Last week I was asked to comment on a query from a new sales manger who wanted to know how best to establish himself as a leader when moving into his new role. I recently wrote a post of ‘leadership vs. management’, but his question prompted me to respond more specifically with respect to a sales manager’s leadership responsibility.
Leadership has many definitions, and sadly many of these suggest manipulative behaviour that is as far from ‘leadership’ as I believe you can get. The definition I find most palatable, valuable and applicable to sales management is…
Leadership is the art of getting people to willingly strive to achieve team goals
My experience in many organisations across various countries suggests, perhaps more than anything else, that great leadership is about dealing effectively with people in a particular situation. A leader is only a leader if they have followers, so leadership is not about competently holding a position of authority, but having an understanding of the principles that underpin the actual development of, and interaction with people in relationship to achieving a goal.
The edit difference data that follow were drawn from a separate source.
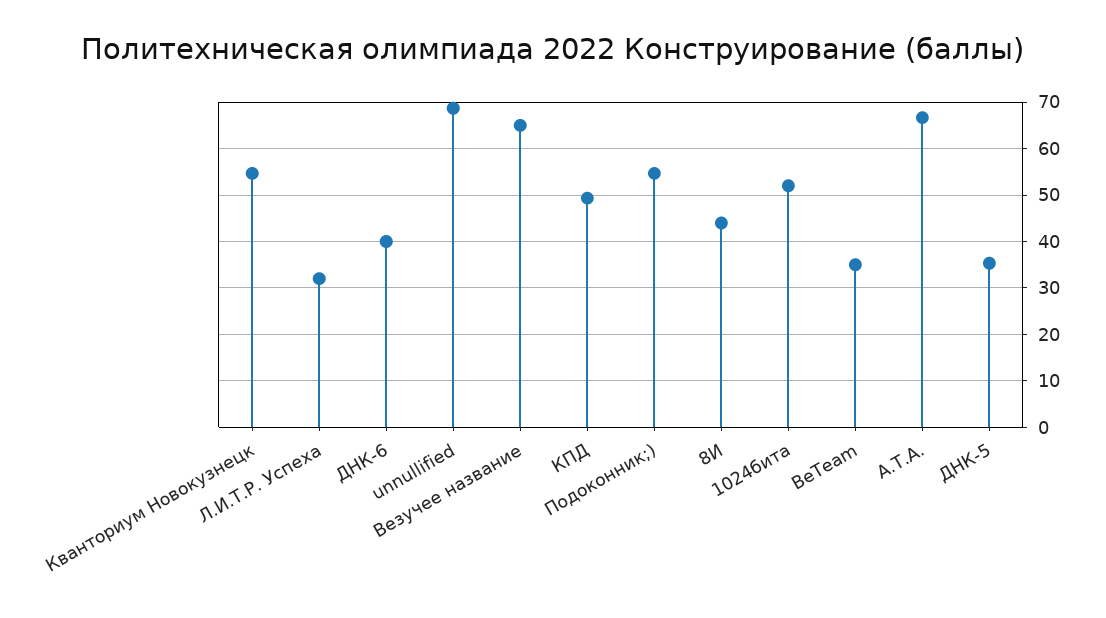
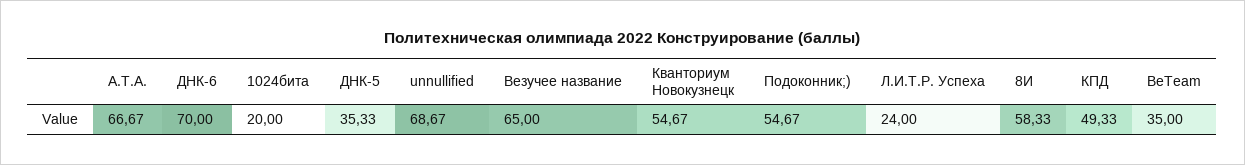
Л.И.Т.Р. Успеха: 32 -> 24
ДНК-6: 40 -> 70
8И: 44 -> 58.33
1024бита: 52 -> 20

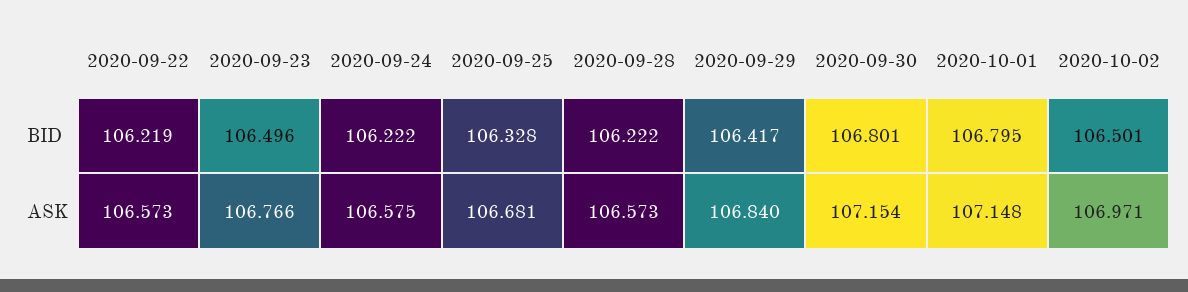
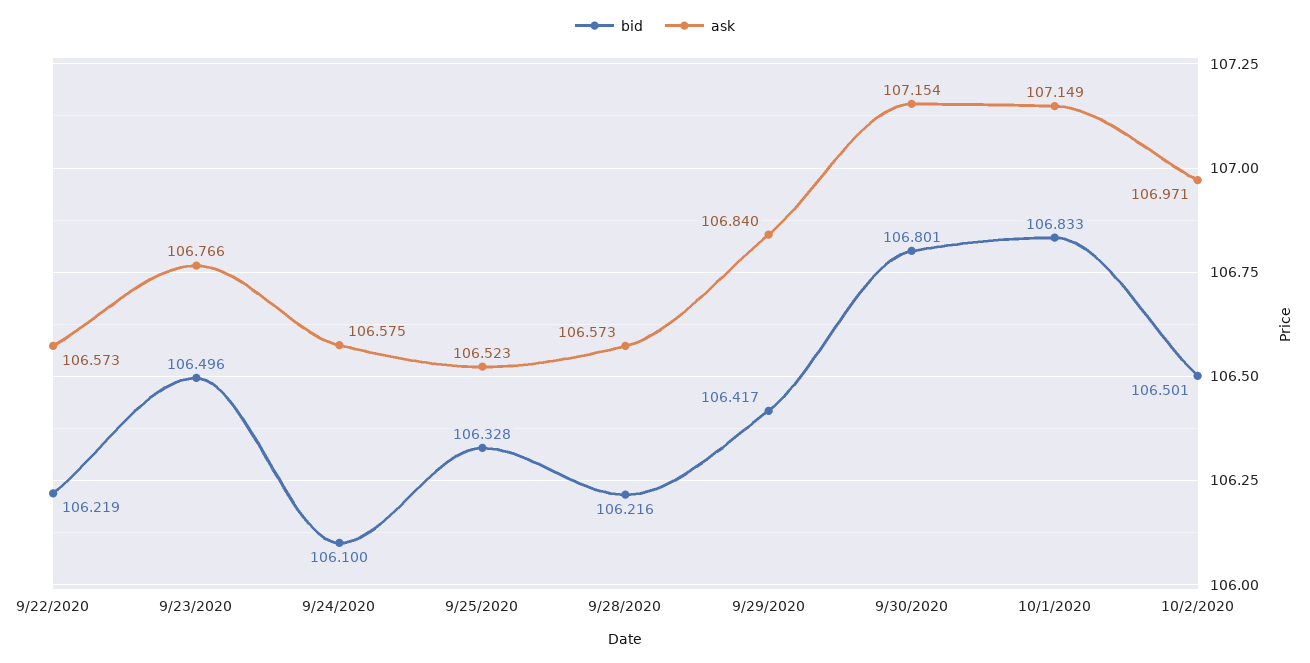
BID, 2020-09-24: 106.222 -> 106.1
BID, 2020-09-28: 106.222 -> 106.216
BID, 2020-10-01: 106.795 -> 106.833
ASK, 2020-09-25: 106.681 -> 106.523
ASK, 2020-10-01: 107.148 -> 107.149

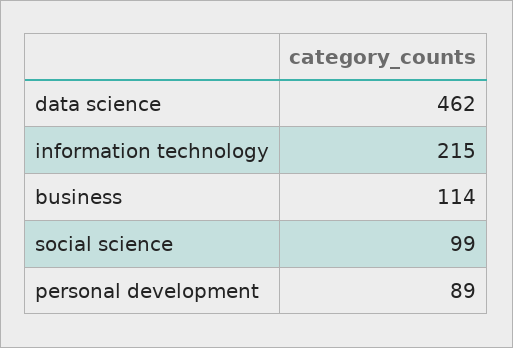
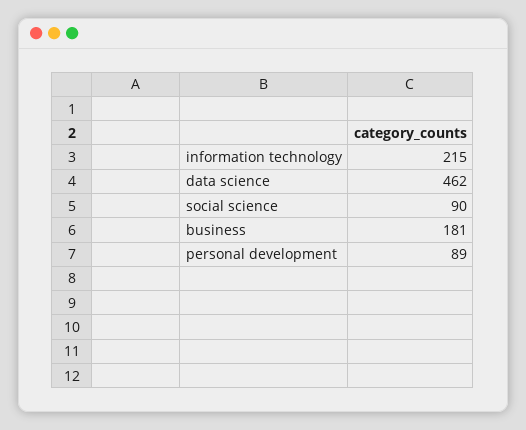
business: 114 -> 181
social science: 99 -> 90

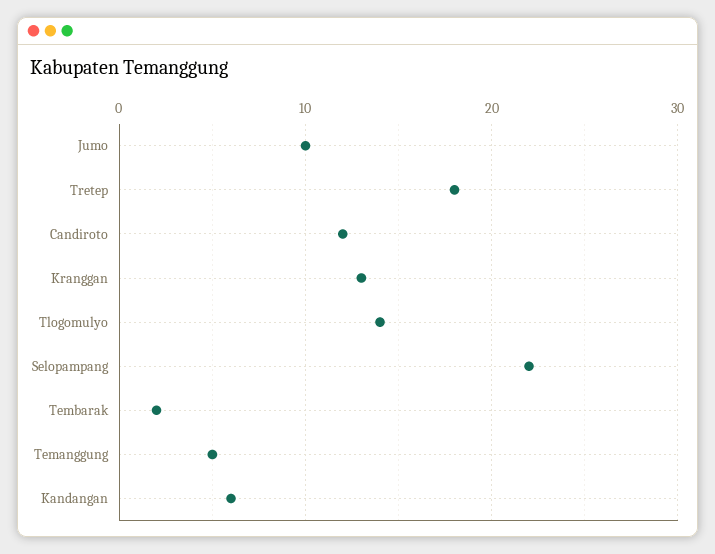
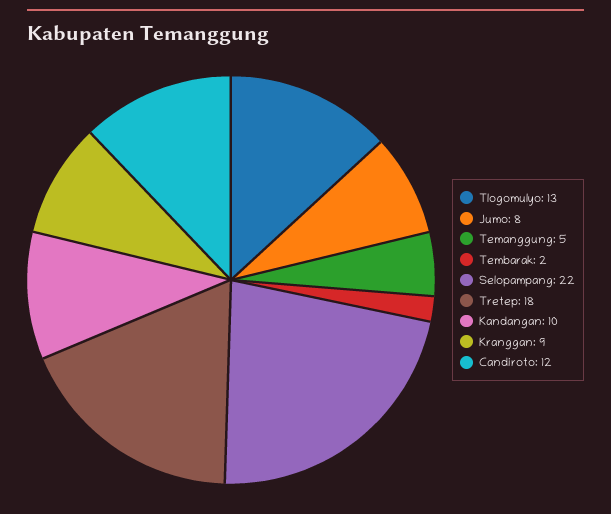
Jumo: 10 -> 8
Kranggan: 13 -> 9
Tlogomulyo: 14 -> 13
Kandangan: 6 -> 10

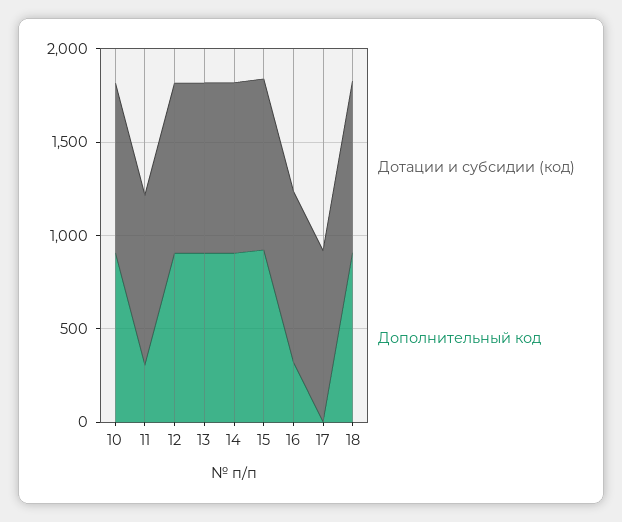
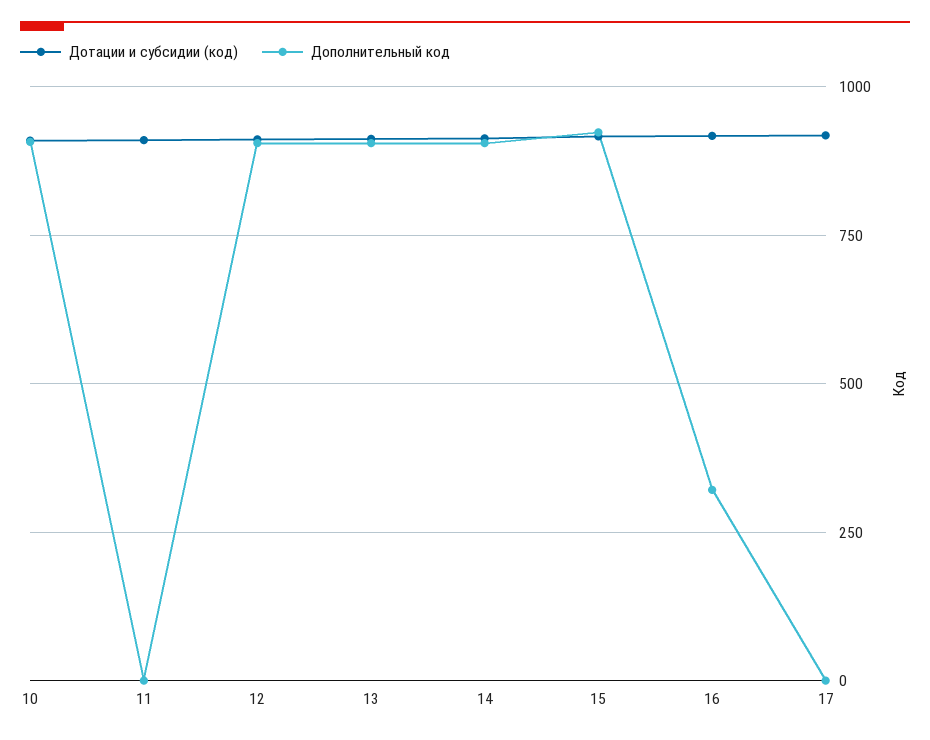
Дополнительный код, 11: 300 -> 0
Дотации и субсидии (код), 18: 900 -> none
Дополнительный код, 18: 900 -> none

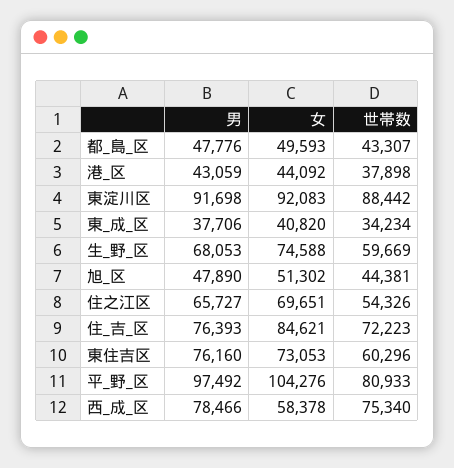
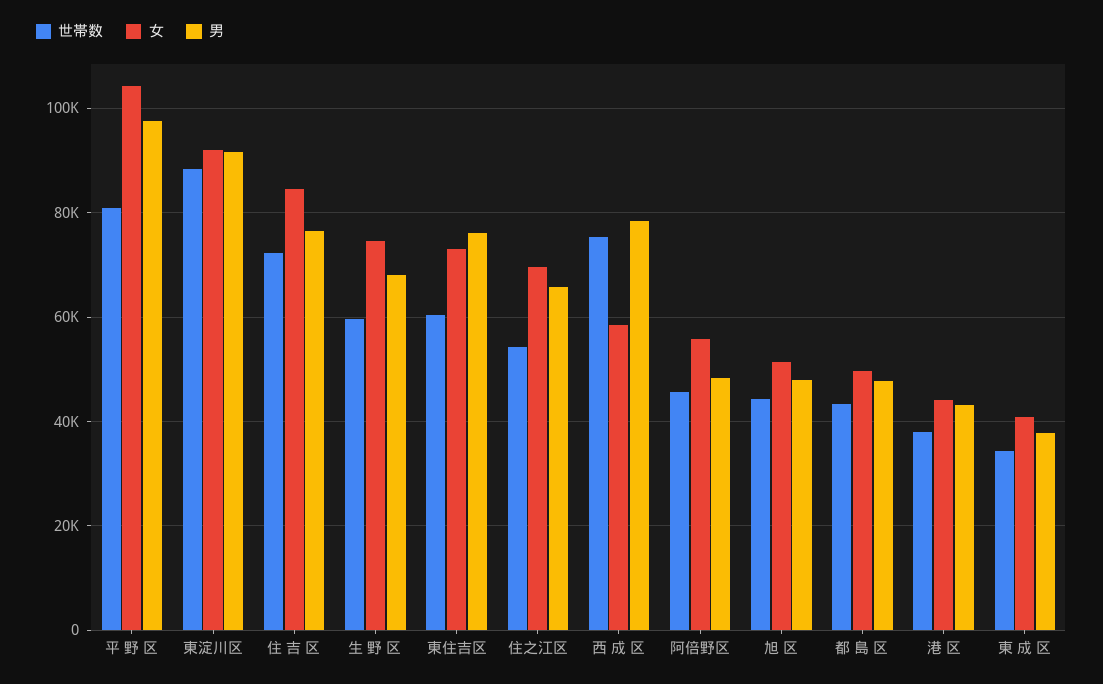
世帯数, 阿倍野区: none -> 46000
女, 阿倍野区: none -> 56000
男, 阿倍野区: none -> 48000

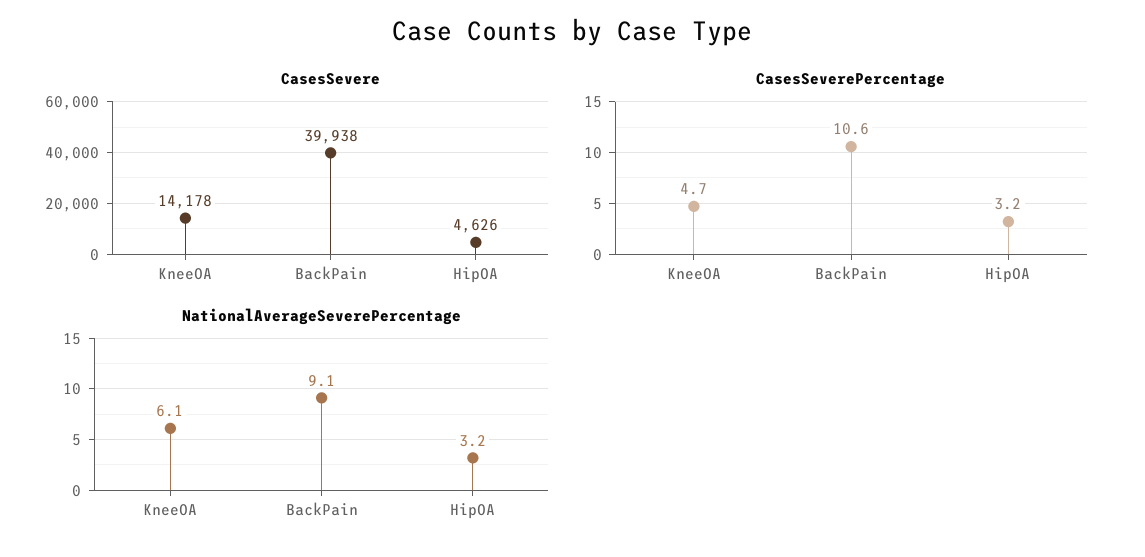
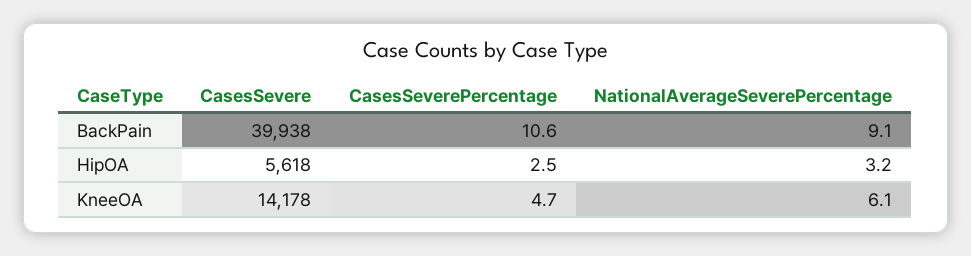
CasesSevere, HipOA: 4626 -> 5618
CasesSeverePercentage, HipOA: 3.2 -> 2.5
A leader understands that:
- it is essential to influence others toward achieving the goal
- while their position conveys authority, it’s actually their behaviour and attitudes that earn a respectful, committed following
- it is a central responsibility, and a key expectation of a leader to develop people and help to make them successful
- when they find the alignment of organisational and personal goals for each team member, they will be the catalyst for a dynamic reaction
Further, a leader demonstrates:
- a clear knowledge of the activities that are needed to achieve results, and of how to measure these activities
- focused attention on results rather than activities – all activity should lead to achieving the goal
- an alignment of everyone’s efforts on these results – so that team members are all moving in the same direction
- apportioning the overall goal into ‘bite-sized’ pieces which are precisely paired with targets and properly communicated so that each team member is clear about their contribution, accountability and expected result
- meticulous tracking and communication of all progress against targets so that individual contributions are properly acknowledged along the road to achieving what was planned
- establishing and maintaining a shared, value-based team culture that every member can understand, articulate and appreciate
- the exact behaviour and attitudes that you want displayed by your team members
- a track record or a commitment to try that which you recommend your team members to follow
- an openness, interest and appreciation for feedback, insights, new ideas and approaches from the field
- a willingness to actively listen to each team member, even if you don’t always intend to take action on their information
So the real answer to the question of establishing yourself as a leader when taking on a sales management role is about the fantastic opportunities presented to develop your capacities to direct, coach, counsel, inspire and encourage others to deliver the expected results. The process of learning how to lead is a personal journey that demands high levels of honest self-reflection and accurate self-assessment. It will also challenge you to be flexible and adaptive, as you quickly learn that there is no ‘one-size-fits-all’ solution when it comes to guiding members and fronting your team.